(Selected excerpt)
◆ ◆ ◆ ◆

I was very close to the girl ahead of me, and accidentally caught her a couple of times, but I needed a breather on the turn and let her go ahead. But I was catching her on each lap, and so finally I pulled alongside and overtook on a turn.
Now I was in clear water, just me and my swim. I eased through the water, enjoying the cool sensation on my cheeks as I swam up to the deep end.
A couple of times I lost count of my laps and was grateful of my poolmate watch which I’d set to go when I started. A couple of times, I swam front crawl with my head out of the water, to give myself chance to catch my breath. And there were even a few strokes of breast stroke on my penultimate length as I came up against two swimmers side by side approaching me on the turn. But I never stopped and it went by in a whirl.
I kicked for the last length and swam breathless to the end. Then up, out of the pool, snatching hat and goggles off and heading out along the path down to the transition area.
Time to try something new – cycling whilst wet through. I didn’t even register running barefoot over the 100m or so down to the bike. I knew my spot, headed straight to it and stood on my towel, surprised to see the black marks off my feet.
A shout from Flip and Stuart also in transition I think, but I barely looked up. Socks, shoes, helmet, number belt, a quick swig from my water bottle. I didn’t rush transition. I allowed myself the time to get it right and relax in the knowledge that I could do the next bit.

◆ ◆ ◆ ◆

(Data shown)

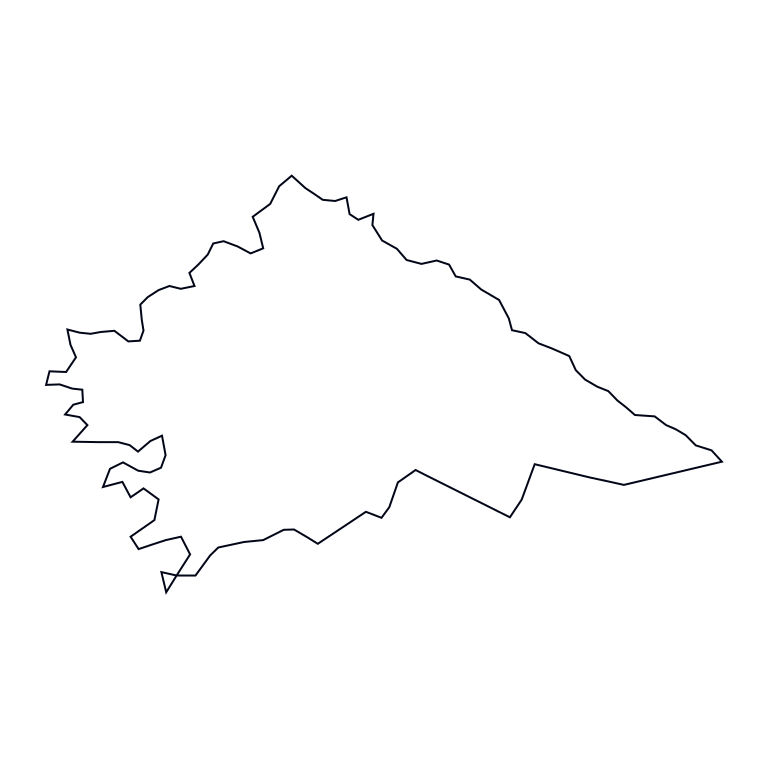 the district of Santa Cecília do Pavão, Paraná, Brazil
{"feature_id": "56859067B22912882563393", "entity_name": "Santa Cecília do Pavão", "entity_type": "district", "adm_level": 2, "iso_a3": "BRA", "parent_name": "Brazil", "parent_adm1": "Paraná", "projection": "mercator", "projection_center": [-50.812, -23.543], "detail": "fine", "context": "isolated", "style": "outline", "palette": "ink", "viewbox_px": 768, "rotation_deg": 0, "n_neighbors": 0, "source": "geoboundaries", "source_scale": "gbopen_adm2", "svg_char_len": 1693}
<svg xmlns="http://www.w3.org/2000/svg" viewBox="0 0 768 768"><path d="M46.1,384.9L59.6,384.4L72.2,388.6L82.3,389.7L83.0,402.1L73.3,404.7L65.1,414.5L79.6,417.1L87.4,425.1L72.6,441.7L96.9,442.1L118.0,442.1L129.6,445.1L138.0,451.6L150.4,441.0L162.0,435.7L165.6,455.2L161.0,467.7L150.0,472.5L138.2,470.7L123.0,462.4L110.0,468.8L103.0,487.0L122.4,481.9L130.6,497.3L143.5,488.4L158.6,499.4L154.4,520.1L130.6,536.7L138.6,549.1L152.3,544.5L165.8,540.1L181.0,536.7L190.1,554.4L176.6,575.5L195.5,575.5L210.1,555.5L218.3,547.5L244.0,542.0L263.2,540.1L283.7,529.8L294.0,529.5L307.5,537.4L317.8,543.8L365.9,511.8L381.5,517.8L389.3,507.2L397.9,482.4L415.6,470.0L426.4,475.5L509.9,517.3L521.7,499.6L534.7,464.2L590.4,477.6L610.4,481.9L623.9,484.9L721.9,461.7L711.6,450.4L695.8,445.4L685.7,435.2L675.8,429.3L666.1,425.1L654.7,416.4L634.9,415.0L626.2,407.4L617.4,400.5L608.3,391.1L597.3,386.7L585.1,379.6L575.8,370.2L569.3,356.1L552.0,348.5L538.5,343.3L525.4,333.1L512.0,330.2L508.8,318.4L499.1,300.0L481.2,289.5L469.8,279.6L455.7,276.4L449.1,264.6L436.7,260.5L421.5,263.9L406.6,260.0L396.9,248.8L382.1,240.5L372.4,225.1L373.5,213.8L358.3,219.8L349.6,214.1L346.5,197.3L335.1,201.0L322.7,199.8L314.0,193.8L305.4,188.1L291.7,175.7L279.2,186.2L270.2,203.9L252.7,216.8L259.4,232.7L263.2,248.3L250.6,253.4L237.7,246.5L223.6,241.2L213.2,243.5L207.8,254.5L198.3,264.6L189.4,272.9L194.5,286.0L180.8,288.8L169.4,286.0L158.6,290.1L147.9,297.0L140.3,304.6L141.8,320.0L143.5,330.6L139.9,340.7L128.3,341.4L114.4,330.8L100.7,332.0L90.6,333.8L79.8,332.7L67.4,329.5L70.5,344.9L76.0,357.3L66.1,372.0L49.5,371.3L46.1,384.9ZM176.6,575.5L161.4,572.1L166.2,592.3L176.6,575.5Z" fill="none" stroke="#020617" stroke-width="2"/></svg>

◆ ◆ ◆ ◆

(Given exercise)
Answer these questions about the triathlon account:
1. What helped the narrator when losing count of laps?
2. Which stroke did the narrator swim for a few strokes on the penultimate length?
3. What surprised the narrator when standing on the towel?
The listing comes from a separate source.

(Output for this task)
1. A poolmate watch, set to go at the start.
2. Breast stroke.
3. The black marks off the narrator's feet.